TASK PROMPT:
The records below must be repeated exactly, but without their pictures.
══ DATA RECORDS
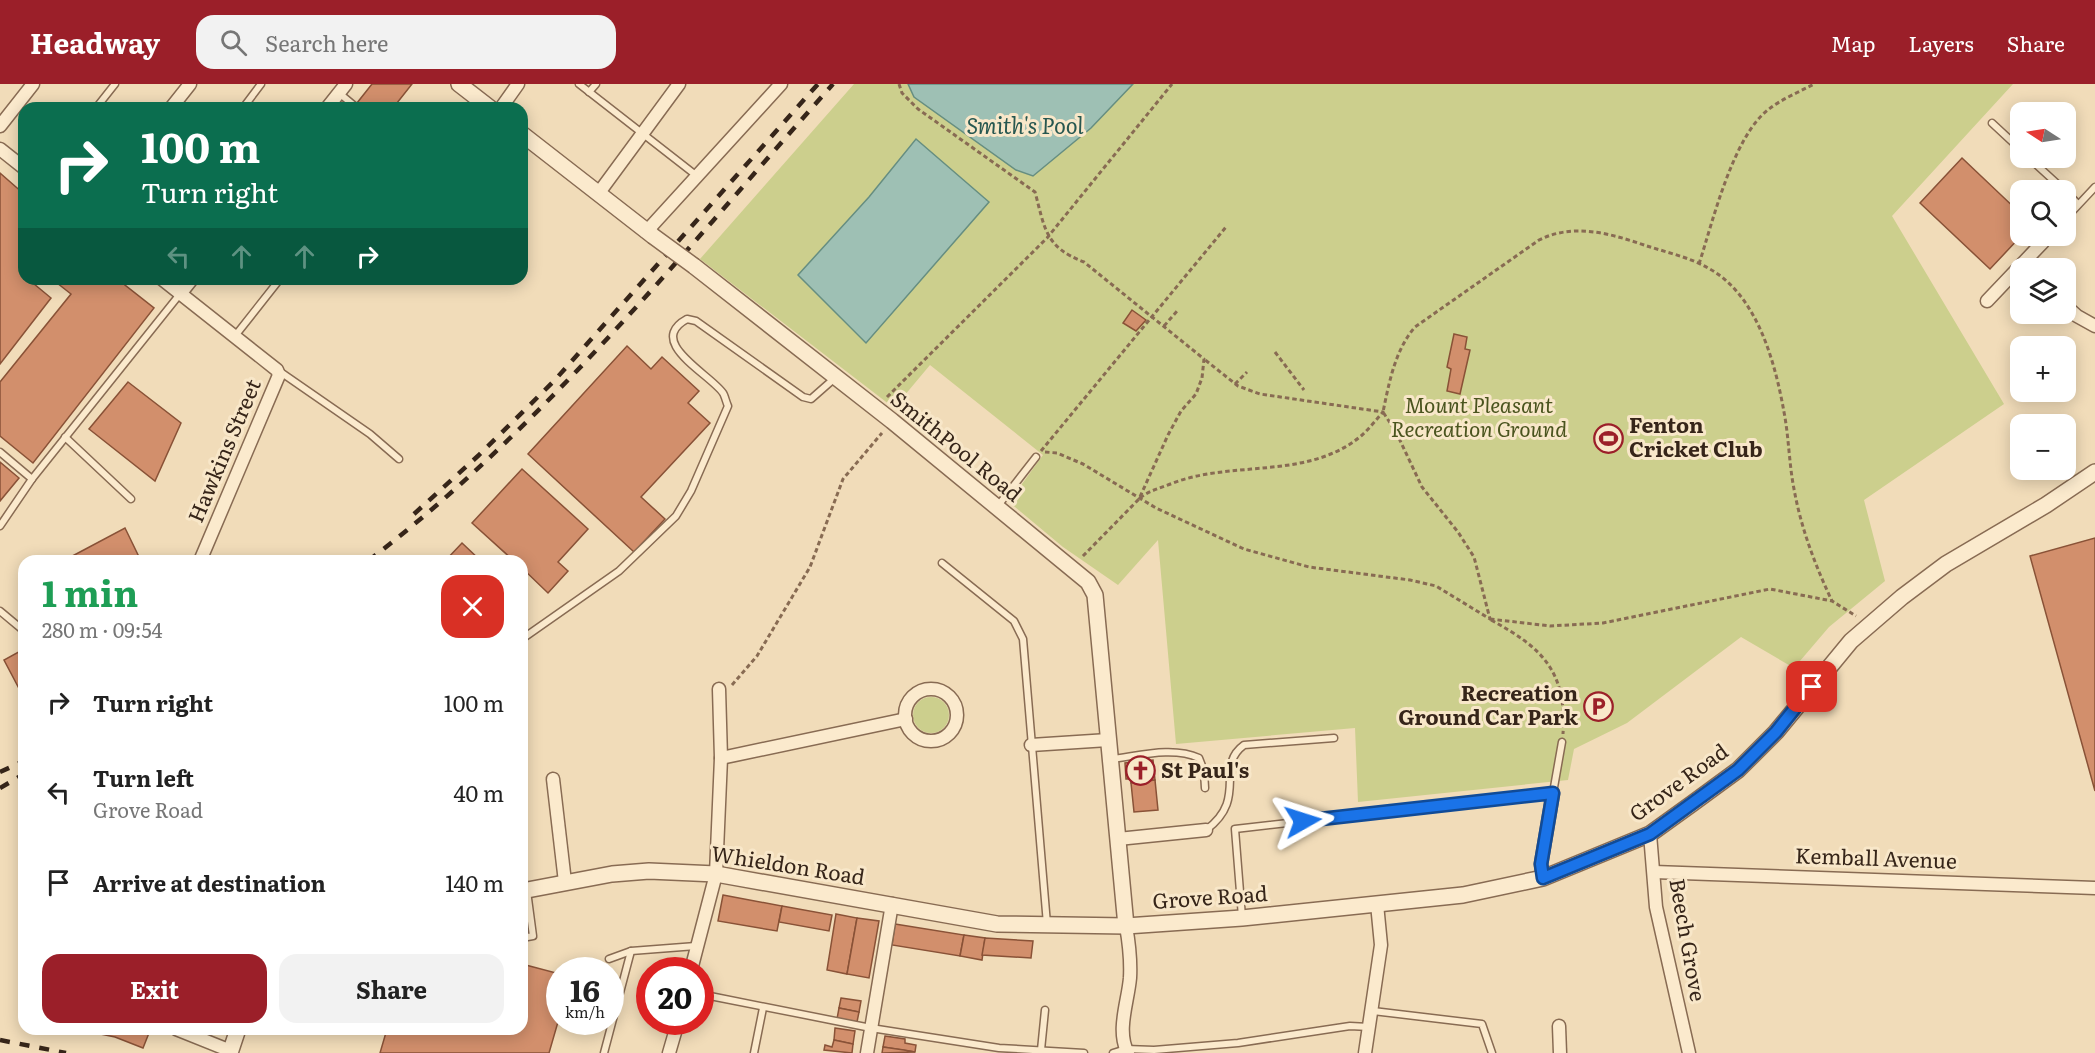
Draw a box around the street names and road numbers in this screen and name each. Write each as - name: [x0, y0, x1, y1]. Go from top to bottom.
- street label: Hawkins Street: [179, 373, 267, 527]
- street label: SmithPool Road: [885, 382, 1030, 508]
- street label: Grove Road: [1622, 734, 1733, 827]
- street label: Whieldon Road: [709, 836, 868, 891]
- street label: Kemball Avenue: [1795, 838, 1958, 875]
- street label: Grove Road: [1151, 876, 1269, 915]
- street label: Beech Grove: [1663, 876, 1716, 1004]

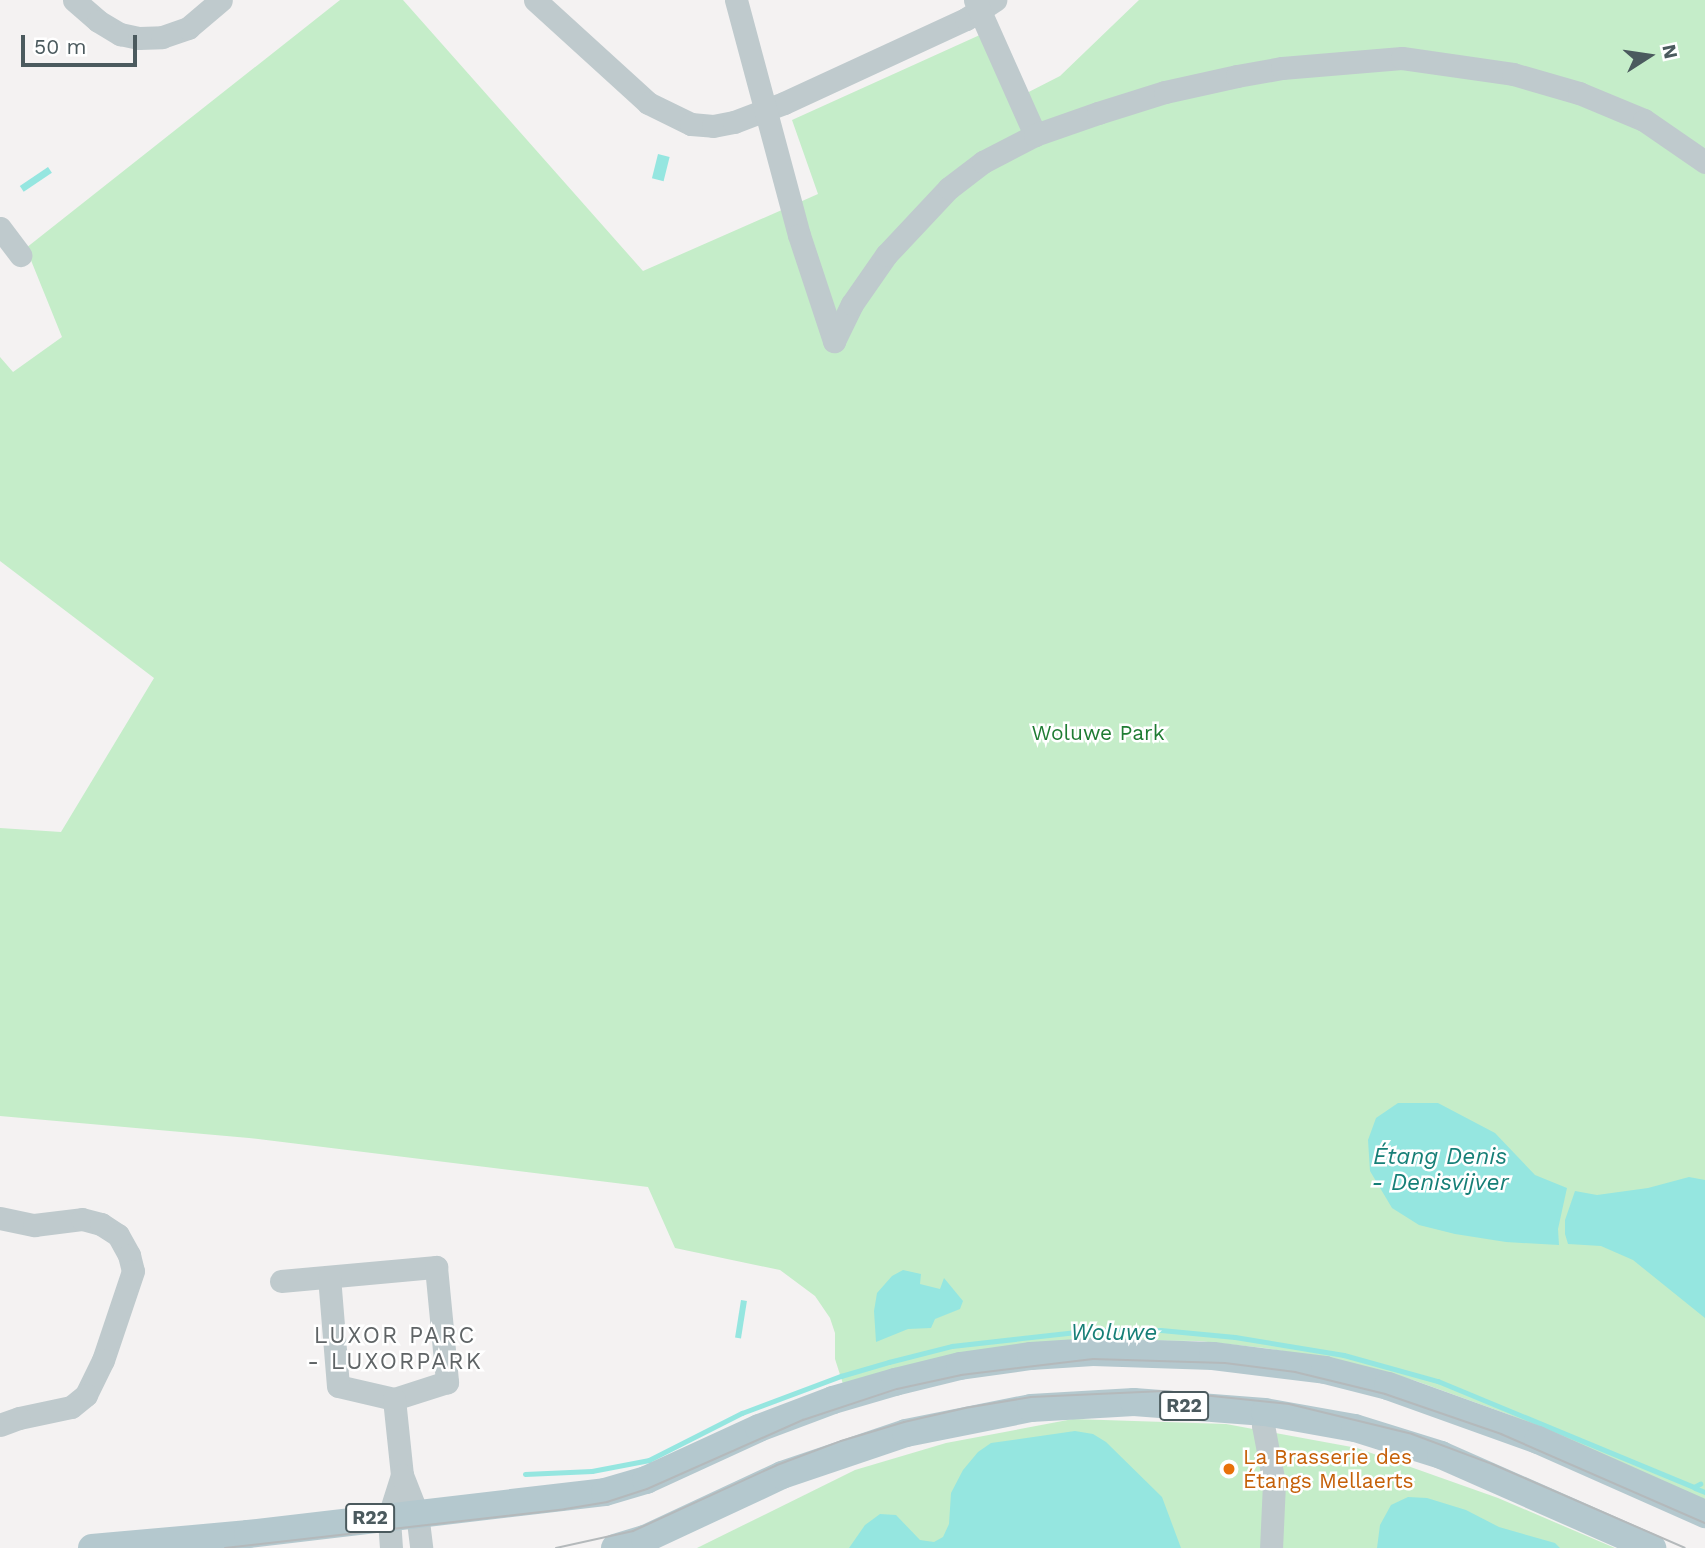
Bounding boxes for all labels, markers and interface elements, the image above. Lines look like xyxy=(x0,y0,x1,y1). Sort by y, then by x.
scale bar xyxy=(24,21,140,65)
north arrow xyxy=(1614,21,1684,91)
text: 50 m xyxy=(34,34,86,59)
text: N xyxy=(1657,42,1683,61)
park label: Woluwe Park xyxy=(1031,720,1165,746)
water label: Étang Denis - Denisvijver xyxy=(1371,1143,1509,1197)
water label: Woluwe xyxy=(1071,1319,1157,1347)
district label: LUXOR PARC - LUXORPARK xyxy=(309,1322,481,1376)
road number: R22 xyxy=(1158,1390,1210,1422)
place label: La Brasserie des Étangs Mellaerts xyxy=(1243,1444,1414,1494)
marker: La Brasserie des Étangs Mellaerts xyxy=(1221,1461,1237,1477)
road number: R22 xyxy=(344,1502,396,1534)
════
ANSWER SPACE:
Draw a box around the street names and road numbers in this screen and name each. Write each as - name: [x0, y0, x1, y1]. Go from top to bottom.
- street label: Hawkins Street: [179, 373, 267, 527]
- street label: SmithPool Road: [885, 382, 1030, 508]
- street label: Grove Road: [1622, 734, 1733, 827]
- street label: Whieldon Road: [709, 836, 868, 891]
- street label: Kemball Avenue: [1795, 838, 1958, 875]
- street label: Grove Road: [1151, 876, 1269, 915]
- street label: Beech Grove: [1663, 876, 1716, 1004]

Bounding boxes for all labels, markers and interface elements, the image above. Lines look like xyxy=(x0,y0,x1,y1). Sort by y, then by x.
scale bar xyxy=(24,21,140,65)
north arrow xyxy=(1614,21,1684,91)
text: 50 m xyxy=(34,34,86,59)
text: N xyxy=(1657,42,1683,61)
park label: Woluwe Park xyxy=(1031,720,1165,746)
water label: Étang Denis - Denisvijver xyxy=(1371,1143,1509,1197)
water label: Woluwe xyxy=(1071,1319,1157,1347)
district label: LUXOR PARC - LUXORPARK xyxy=(309,1322,481,1376)
road number: R22 xyxy=(1158,1390,1210,1422)
place label: La Brasserie des Étangs Mellaerts xyxy=(1243,1444,1414,1494)
marker: La Brasserie des Étangs Mellaerts xyxy=(1221,1461,1237,1477)
road number: R22 xyxy=(344,1502,396,1534)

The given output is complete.